Le indagini tributarie in sé non comportano problematiche giuridiche particolari. Le norme ci sono basta applicarle. I problemi maggiori però sono quelli di carattere pratico.
I risultati che ne vengono fuori nella maggior parte dei casi sono formali, dati che qualunque professionista potrebbe acquisire anche e non solo con ordine del giudice, ottenendo lo stesso risultato.
La ritrosia denunziata ad ammettere questa forma di attività da parte dei magistrati dipende proprio dagli effetti pratici scadenti di tali indagini. Soprattutto quando già ci sono alcuni elementi che possano permettere una decisione in senso divergente rispetto al mero dato emergente dalle dichiarazioni fiscali.
E sempre che a quegli elementi il soggetto non dia una adeguata spiegazione.
La richiesta degli avvocati è spesso secca "si chiede ammettersi indagini a mezzo della Polizia Tributaria" ed essa sul piano pratico difficilmente può trovare accoglimento.
Occorre una contestazione specifica, indicare quali sono gli elementi che la motivano e cosa espressamente si chiede a mezzo delle indagini. Infatti, esse costituiscono un mezzo di prova eccezionale. La Guardia di Finanza è un ausiliario del giudice e non può sostituire l'onere probatorio della parte. Certo che se un coniuge non porta alcuna dichiarazione dei redditi, pur essendovi tenuto, la richiesta può essere meno analitica con meno indicazioni induttive perchè già il fatto è sufficiente a giustificare le indagini.
Occorre negli altri casi contestare sempre in modo più specifico e dare indicazioni sul tipo di indagini che si richiedono (su conti correnti, investimenti, società etc, intestazione fittizia di beni mobili od immobili a terzi) proprio perché è una attività sussidiaria.
Questa rigorosa interpretazione è necessaria per dare una impostazione che segua i principi giuridici ma è anche utile alla stessa Guardia di Finanza che ha a disposizione indicazioni mirate.
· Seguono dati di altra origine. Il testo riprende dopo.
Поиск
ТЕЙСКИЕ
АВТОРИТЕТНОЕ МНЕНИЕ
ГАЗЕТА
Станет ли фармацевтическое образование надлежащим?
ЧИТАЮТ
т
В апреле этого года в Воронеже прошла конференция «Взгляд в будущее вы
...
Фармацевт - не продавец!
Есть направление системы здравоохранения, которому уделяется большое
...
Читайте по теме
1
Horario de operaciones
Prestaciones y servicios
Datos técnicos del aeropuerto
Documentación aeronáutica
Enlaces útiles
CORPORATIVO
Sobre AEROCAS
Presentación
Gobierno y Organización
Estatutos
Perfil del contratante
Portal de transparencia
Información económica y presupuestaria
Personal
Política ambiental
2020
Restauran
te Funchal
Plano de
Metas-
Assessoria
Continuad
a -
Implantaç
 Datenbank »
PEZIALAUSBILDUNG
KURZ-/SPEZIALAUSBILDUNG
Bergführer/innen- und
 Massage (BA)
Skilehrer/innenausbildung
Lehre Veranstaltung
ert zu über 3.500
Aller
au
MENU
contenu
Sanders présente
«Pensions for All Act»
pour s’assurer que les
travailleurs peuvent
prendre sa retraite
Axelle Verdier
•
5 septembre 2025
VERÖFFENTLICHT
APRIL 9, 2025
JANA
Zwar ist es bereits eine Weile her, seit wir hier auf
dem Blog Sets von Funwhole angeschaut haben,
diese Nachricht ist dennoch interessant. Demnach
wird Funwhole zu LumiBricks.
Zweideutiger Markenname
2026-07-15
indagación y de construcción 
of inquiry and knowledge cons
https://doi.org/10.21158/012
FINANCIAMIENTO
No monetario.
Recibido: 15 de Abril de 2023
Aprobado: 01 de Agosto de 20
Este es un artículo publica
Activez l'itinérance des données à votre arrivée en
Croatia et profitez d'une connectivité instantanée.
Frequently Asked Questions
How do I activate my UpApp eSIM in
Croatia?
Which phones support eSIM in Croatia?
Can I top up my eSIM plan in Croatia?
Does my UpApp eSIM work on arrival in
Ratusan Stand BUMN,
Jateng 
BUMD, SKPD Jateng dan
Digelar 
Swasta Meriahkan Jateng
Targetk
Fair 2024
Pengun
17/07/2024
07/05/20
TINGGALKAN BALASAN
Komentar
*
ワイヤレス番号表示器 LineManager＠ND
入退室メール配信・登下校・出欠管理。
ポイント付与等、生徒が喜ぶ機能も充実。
Per questo occorre formulare dei quesiti specifici.
Il rigetto che di sovente il Giudice Istruttore fà di una richiesta di indagine tributaria non è capotica ma giustificata dalla inappropriatezza della stessa. Per esempio, se un coniuge è dipendente e non risultano minimi indizi che svolga altre attività, la richiesta verrà per lo più rigettata. Più attenzione mostra il giudicante in genere quando si tratta di lavoratori autonomi. Ovvio che però se pur dimostrata la capacità di reddito del medesimo essa nulla abbia a che vedere con il tenore di vita matrimoniale a causa di fatti successivi avvenuti ed incontestati (es fallimento società), è inutile in tale caso ammettere le indagini finanziarie.
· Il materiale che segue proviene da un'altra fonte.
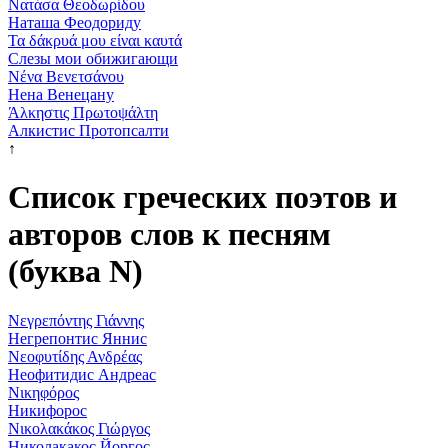
Νατάσα Θεοδωρίδου
Наташа Феодориду
Τα δάκρυά μου είναι καυτά
Слезы мои обижигающи
Νένα Βενετσάνου
Нена Венецану
Άλκηστις Πρωτοψάλτη
Алкистис Протопсалти
↑
Список греческих поэтов и
авторов слов к песням
(буква Ν)
Νεγρεπόντης Γιάννης
Негрепонтис Яннис
Νεοφυτίδης Ανδρέας
Неофитидис Андреас
Νικηφόρος
Никифорос
Νικολακάκος Γιώργος
Николакакос Йоргос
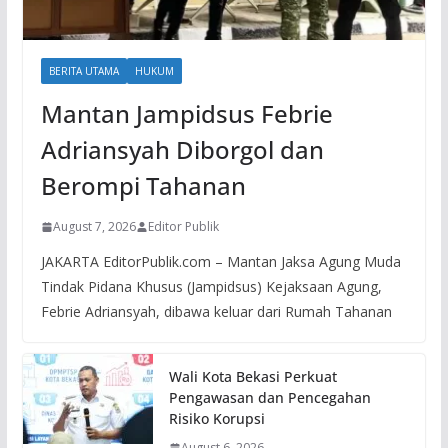
BERITA UTAMA
HUKUM
Mantan Jampidsus Febrie
Adriansyah Diborgol dan
Berompi Tahanan
August 7, 2026
Editor Publik
JAKARTA EditorPublik.com – Mantan Jaksa Agung Muda
Tindak Pidana Khusus (Jampidsus) Kejaksaan Agung,
Febrie Adriansyah, dibawa keluar dari Rumah Tahanan
Wali Kota Bekasi Perkuat
Pengawasan dan Pencegahan
Risiko Korupsi
August 6, 2026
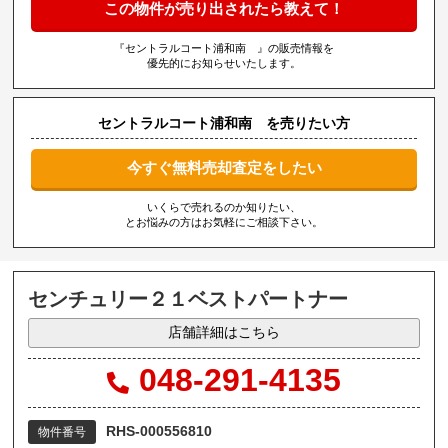
この物件が売り出されたら教えて！
『セントラルコート浦和南 』の販売情報を
優先的にお知らせいたします。
セントラルコート浦和南 を売りたい方
今すぐ無料売却査定をしたい
いくらで売れるのか知りたい、
とお悩みの方はお気軽にご相談下さい。
センチュリー２１ベストパートナー
店舗詳細はこちら
048-291-4135
RHS-000556810
物件番号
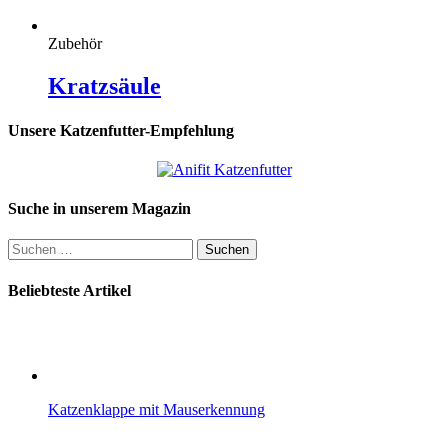
Zubehör
Kratzsäule
Unsere Katzenfutter-Empfehlung
Suche in unserem Magazin
Suchen
nach:
Beliebteste Artikel
Katzenklappe mit Mauserkennung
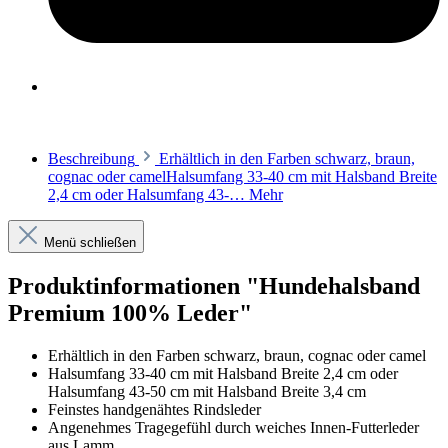
Beschreibung
Erhältlich in den Farben schwarz, braun,
cognac oder camelHalsumfang 33-40 cm mit Halsband Breite
2,4 cm oder Halsumfang 43-…
Mehr
Menü schließen
Produktinformationen "Hundehalsband
Premium 100% Leder"
Erhältlich in den Farben schwarz, braun, cognac oder camel
Halsumfang 33-40 cm mit Halsband Breite 2,4 cm oder
Halsumfang 43-50 cm mit Halsband Breite 3,4 cm
Feinstes handgenähtes Rindsleder
Angenehmes Tragegefühl durch weiches Innen-Futterleder
aus Lamm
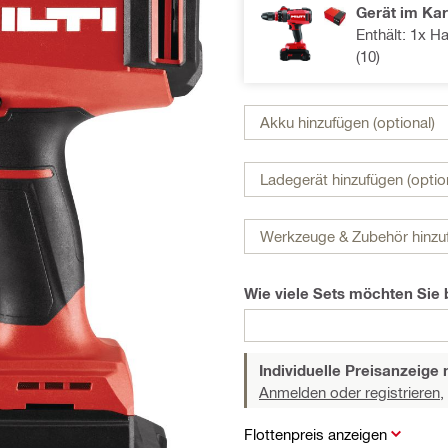
Gerät im Kar
Enthält: 1x H
(10)
Akku hinzufügen (optional)
Ladegerät hinzufügen (optio
Werkzeuge & Zubehör hinzuf
Wie viele Sets möchten Sie 
Individuelle Preisanzeig
Anmelden oder registrieren,
Flottenpreis anzeigen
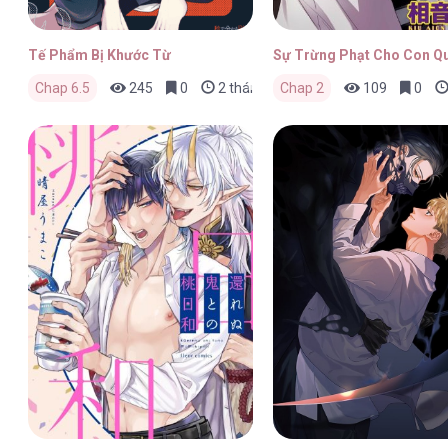
Tế Phẩm Bị Khước Từ
Sự Trừng Phạt Cho Con Q
Chap 6.5
245
0
2 tháng trước
Chap 2
109
0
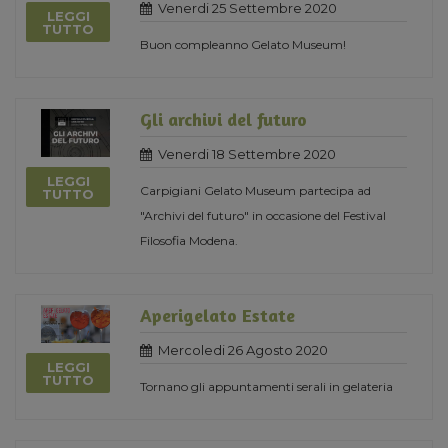
Venerdi 25 Settembre 2020
LEGGI
TUTTO
Buon compleanno Gelato Museum!
Gli archivi del futuro
Venerdi 18 Settembre 2020
LEGGI
Carpigiani Gelato Museum partecipa ad
TUTTO
"Archivi del futuro" in occasione del Festival
Filosofia Modena.
Aperigelato Estate
Mercoledi 26 Agosto 2020
LEGGI
TUTTO
Tornano gli appuntamenti serali in gelateria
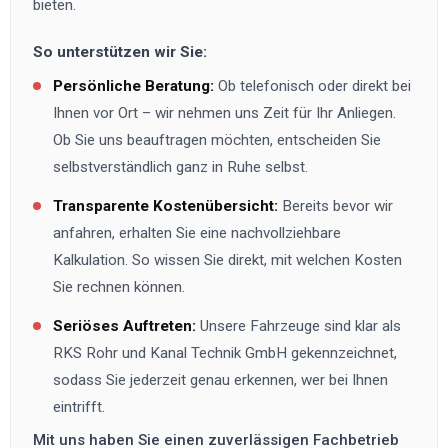
bieten.
So unterstützen wir Sie:
Persönliche Beratung:
Ob telefonisch oder direkt bei
Ihnen vor Ort – wir nehmen uns Zeit für Ihr Anliegen.
Ob Sie uns beauftragen möchten, entscheiden Sie
selbstverständlich ganz in Ruhe selbst.
Transparente Kostenübersicht:
Bereits bevor wir
anfahren, erhalten Sie eine nachvollziehbare
Kalkulation. So wissen Sie direkt, mit welchen Kosten
Sie rechnen können.
Seriöses Auftreten:
Unsere Fahrzeuge sind klar als
RKS Rohr und Kanal Technik GmbH
gekennzeichnet,
sodass Sie jederzeit genau erkennen, wer bei Ihnen
eintrifft.
Mit uns haben Sie einen zuverlässigen Fachbetrieb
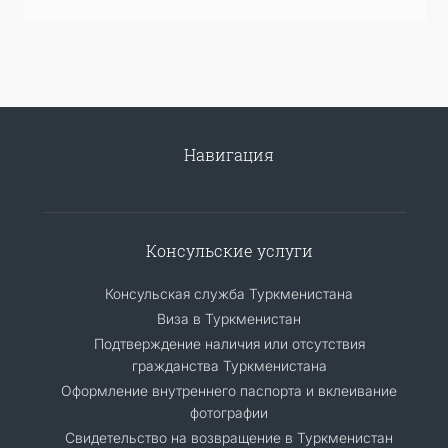
Навигация
Консульские услуги
Консульская служба Туркменистана
Виза в Туркменистан
Подтверждение наличия или отсутствия
гражданства Туркменистана
Оформление внутреннего паспорта и вклеивание
фотографии
Свидетельство на возвращение в Туркменистан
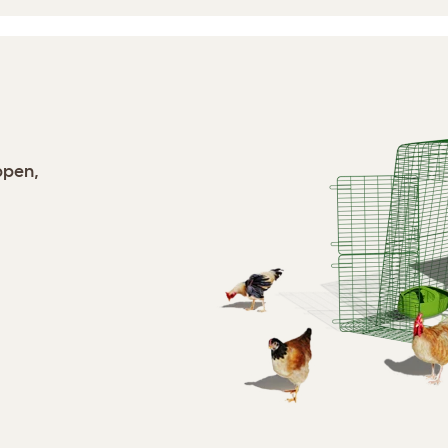
ppen,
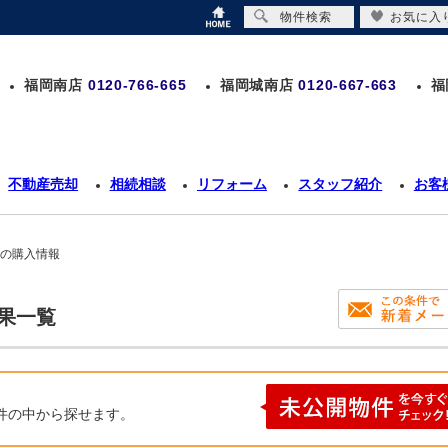
物件検索
お気に入
福岡南店
0120-766-665
福岡城南店
0120-667-663
福
不動産売却
相続相談
リフォーム
スタッフ紹介
お客
 の購入情報
結果一覧
件の中から探せます。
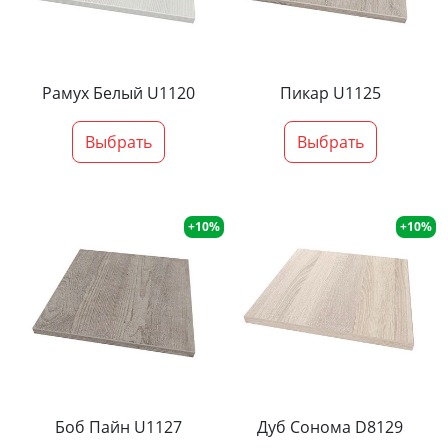
Рамух Белый U1120
Пикар U1125
Выбрать
Выбрать
+10%
+10%
Боб Пайн U1127
Дуб Сонома D8129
Nessuna norma preclude le indagini già nella fase presidenziale. Se durante la udienza emergono delle situazioni dubbie il Presidente può non solo ordinare delle acquisizioni documentali ma anche ricorrere alla polizia tributaria. Molto raramente questo però accade.
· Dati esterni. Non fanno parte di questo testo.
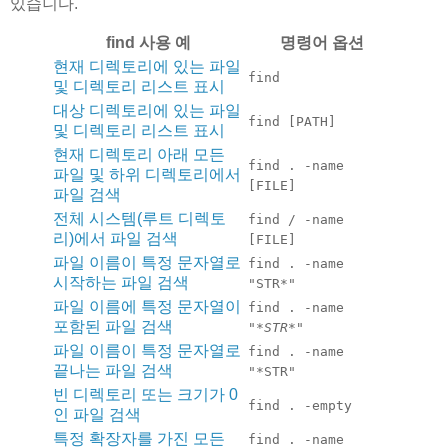
있습니다.
find 사용 예
명령어 옵션
현재 디렉토리에 있는 파일
find
및 디렉토리 리스트 표시
대상 디렉토리에 있는 파일
find [PATH]
및 디렉토리 리스트 표시
현재 디렉토리 아래 모든
find . -name
파일 및 하위 디렉토리에서
[FILE]
파일 검색
전체 시스템(루트 디렉토
find / -name
리)에서 파일 검색
[FILE]
파일 이름이 특정 문자열로
find . -name
시작하는 파일 검색
"STR*"
파일 이름에 특정 문자열이
find . -name
포함된 파일 검색
"*
STR*
"
파일 이름이 특정 문자열로
find . -name
끝나는 파일 검색
"*STR"
빈 디렉토리 또는 크기가 0
find . -empty
인 파일 검색
특정 확장자를 가진 모든
find . -name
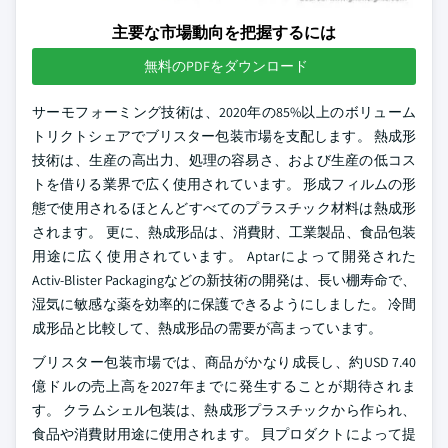
主要な市場動向を把握するには
無料のPDFをダウンロード
サーモフォーミング技術は、2020年の85%以上のボリューム
トリクトシェアでブリスター包装市場を支配します。 熱成形
技術は、生産の高出力、処理の容易さ、および生産の低コス
トを借りる業界で広く使用されています。 形成フィルムの形
態で使用されるほとんどすべてのプラスチック材料は熱成形
されます。 更に、熱成形品は、消費財、工業製品、食品包装
用途に広く使用されています。 Aptarによって開発された
Activ-Blister Packagingなどの新技術の開発は、長い棚寿命で、
湿気に敏感な薬を効率的に保護できるようにしました。 冷間
成形品と比較して、熱成形品の需要が高まっています。
ブリスター包装市場では、商品がかなり成長し、約USD 7.40
億ドルの売上高を2027年までに発生することが期待されま
す。 クラムシェル包装は、熱成形プラスチックから作られ、
食品や消費財用途に使用されます。 貝プロダクトによって提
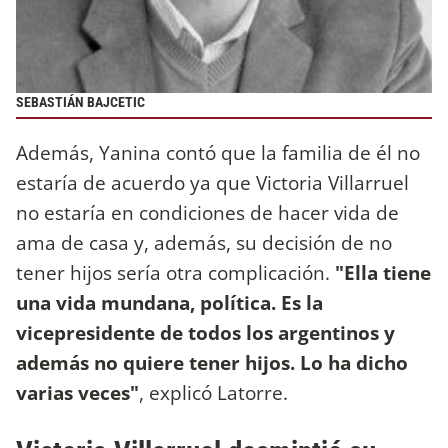
SEBASTIÁN BAJCETIC
Además, Yanina contó que la familia de él no
estaría de acuerdo ya que Victoria Villarruel
no estaría en condiciones de hacer vida de
ama de casa y, además, su decisión de no
tener hijos sería otra complicación.
"Ella tiene
una vida mundana, política. Es la
vicepresidente de todos los argentinos y
además no quiere tener hijos. Lo ha dicho
varias veces"
, explicó Latorre.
Ma come in concreto si muove la Polizia Tributaria?
In genere parte (e purtroppo a volte si limitano) dal recupero di ciò che risulta dai registri pubblici: visure catastali, partecipazioni societarie. Passando poi al saldo attivo o passivo dei conti correnti (evidenziando movimentazioni di danaro di una certa consistenza che potrebbero essere utili), investimenti, polizze assicurative, mutui, prestiti personali. Difficilmente si spingono oltre. E questo anche per l'organizzazione stessa della GDF. Essa ha ordini dai vertici ad inizio anno di eseguire un tot numero di verifiche in questo settore tante in quest'altro. Quando arrivano richieste dei Tribunali hanno problemi organizzativi e non sanno come collocarle nel loro piano operativo. Era forse meglio quando c'era un nucleo di polizia tributaria … la situazione oggi si è aggravata anche per questo motivo.
Alcuni giudici ritengono che sarebbe più efficace convocare in udienza l'ufficiale di GDF, come un consulente tecnico qualsiasi, in modo tale non solo da spiegargli esattamente le finalità del provvedimento ma anche per responsabilizzare il medesimo nel raggiungimento della stessa.
Non possiamo rinunziare a questo strumento indispensabile ma occorre renderlo più efficace ed idoneo a raggiungere le finalità per cui è nato!